Exercise task 1: According to the passage about appreciating a mother-in-law who provides childcare, how old is the child she is expected to watch?
Exercise task 2: Extend the passage about appreciating a mother-in-law who provides childcare, beginning after its final sentence.

┌─ Passage shown

MIL is not obligated to watch your 18 month old even though "She doesn't have a job nor have I ever seen her have a job outside the home in the last 10 years." When my mom watched my child I was incredibly grateful. Since I'm an adult I no longer expect my parents to "sponsor" me, although they often do. I showed my appreciation by doing chores mom doesn't like, running errands and so on. These tasks don't put a dent in the budget but show appreciation. Please start showing your MIL some respect and appreciation. Arrange a ladies tea in her honor at your home (tea, desserts, lemonade don't have to be expensive and you can ask others to pitch in), do chores around her home and brag to others about how well she takes care of your children.

└─
┌─ Entries provided

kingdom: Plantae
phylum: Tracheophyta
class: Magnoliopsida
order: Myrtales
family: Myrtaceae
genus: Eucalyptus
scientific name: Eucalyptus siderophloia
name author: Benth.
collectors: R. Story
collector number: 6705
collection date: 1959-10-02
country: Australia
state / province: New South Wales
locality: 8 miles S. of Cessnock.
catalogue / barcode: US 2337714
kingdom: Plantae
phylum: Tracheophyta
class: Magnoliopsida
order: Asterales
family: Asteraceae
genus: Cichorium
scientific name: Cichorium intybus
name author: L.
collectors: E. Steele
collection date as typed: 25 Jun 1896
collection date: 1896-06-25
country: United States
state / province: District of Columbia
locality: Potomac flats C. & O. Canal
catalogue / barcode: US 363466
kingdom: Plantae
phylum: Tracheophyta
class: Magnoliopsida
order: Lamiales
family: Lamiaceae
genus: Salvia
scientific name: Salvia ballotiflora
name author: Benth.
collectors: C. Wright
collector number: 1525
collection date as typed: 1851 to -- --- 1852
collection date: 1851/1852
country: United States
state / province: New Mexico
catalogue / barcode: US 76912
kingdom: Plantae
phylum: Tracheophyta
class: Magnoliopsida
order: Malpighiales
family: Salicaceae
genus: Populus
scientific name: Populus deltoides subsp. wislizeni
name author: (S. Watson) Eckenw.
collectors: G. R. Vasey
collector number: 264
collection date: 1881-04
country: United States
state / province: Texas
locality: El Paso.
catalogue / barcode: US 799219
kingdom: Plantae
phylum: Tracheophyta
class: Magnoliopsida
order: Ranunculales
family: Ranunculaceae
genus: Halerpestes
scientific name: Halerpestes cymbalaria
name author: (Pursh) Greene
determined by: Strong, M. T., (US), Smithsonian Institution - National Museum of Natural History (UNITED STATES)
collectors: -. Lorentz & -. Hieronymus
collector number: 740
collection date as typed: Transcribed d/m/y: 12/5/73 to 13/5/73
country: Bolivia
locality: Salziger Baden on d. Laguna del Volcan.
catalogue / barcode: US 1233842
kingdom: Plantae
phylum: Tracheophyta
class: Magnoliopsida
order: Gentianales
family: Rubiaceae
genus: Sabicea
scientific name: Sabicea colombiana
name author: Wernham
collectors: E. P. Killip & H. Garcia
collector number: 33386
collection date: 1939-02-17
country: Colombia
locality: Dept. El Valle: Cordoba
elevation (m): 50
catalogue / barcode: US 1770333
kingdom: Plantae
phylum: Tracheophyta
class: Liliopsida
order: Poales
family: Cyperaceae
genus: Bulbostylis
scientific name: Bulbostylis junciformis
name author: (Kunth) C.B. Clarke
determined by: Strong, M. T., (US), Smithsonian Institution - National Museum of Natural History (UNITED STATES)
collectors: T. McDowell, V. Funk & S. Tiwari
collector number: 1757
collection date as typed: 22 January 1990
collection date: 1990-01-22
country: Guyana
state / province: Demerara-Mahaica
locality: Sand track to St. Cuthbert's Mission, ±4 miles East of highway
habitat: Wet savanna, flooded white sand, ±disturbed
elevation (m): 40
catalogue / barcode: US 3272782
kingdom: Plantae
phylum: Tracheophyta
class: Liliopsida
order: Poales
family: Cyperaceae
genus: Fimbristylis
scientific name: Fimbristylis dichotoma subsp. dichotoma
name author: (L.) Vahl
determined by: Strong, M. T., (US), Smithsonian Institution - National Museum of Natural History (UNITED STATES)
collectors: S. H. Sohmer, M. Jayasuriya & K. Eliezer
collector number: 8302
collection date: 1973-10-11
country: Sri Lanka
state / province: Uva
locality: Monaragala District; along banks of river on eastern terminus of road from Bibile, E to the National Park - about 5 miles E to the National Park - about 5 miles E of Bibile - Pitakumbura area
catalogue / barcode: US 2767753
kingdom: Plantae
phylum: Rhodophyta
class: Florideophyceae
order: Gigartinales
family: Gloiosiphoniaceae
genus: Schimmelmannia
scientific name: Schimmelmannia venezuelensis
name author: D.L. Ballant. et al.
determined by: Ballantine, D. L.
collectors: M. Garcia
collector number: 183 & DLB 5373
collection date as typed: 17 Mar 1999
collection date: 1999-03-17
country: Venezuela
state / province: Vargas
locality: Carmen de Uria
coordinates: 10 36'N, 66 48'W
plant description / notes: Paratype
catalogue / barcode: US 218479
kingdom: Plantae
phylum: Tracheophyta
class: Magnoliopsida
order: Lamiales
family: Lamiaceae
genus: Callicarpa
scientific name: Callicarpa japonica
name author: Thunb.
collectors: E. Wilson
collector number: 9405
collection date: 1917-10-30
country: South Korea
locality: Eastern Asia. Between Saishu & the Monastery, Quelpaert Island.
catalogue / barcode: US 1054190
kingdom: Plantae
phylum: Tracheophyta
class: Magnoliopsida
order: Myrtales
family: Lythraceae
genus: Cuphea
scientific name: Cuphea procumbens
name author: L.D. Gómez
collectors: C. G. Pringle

└─

Exercise output 1: 18 months old.

Exercise output 2:
Tell BIL/SIL you can't chip in for BBQ grill because of financial situation but offer to put in homemade gift certificate for grilling (as in you and your hubby grill food @ whatever event MIL likes). Can't do family portrait contribution? Okay, can you offer to hang the portrait for MIL? If you don't have the money then put in the time to show appreciation for all the child care provided. You have the peace of mind of knowing your children are with a family member who loves them instead of a daycare where quality of care greatly varies.

Also, I constantly hear people with financial struggles complain that they're excluded from activities, present purchases etc. They often say they want to be included and make the decision themselves to participate or not. So maybe your in laws are trying to make you feel "normal" and included by asking for contributions. Maybe they're treating you as equals instead of the *poor* relatives in need of a hand out.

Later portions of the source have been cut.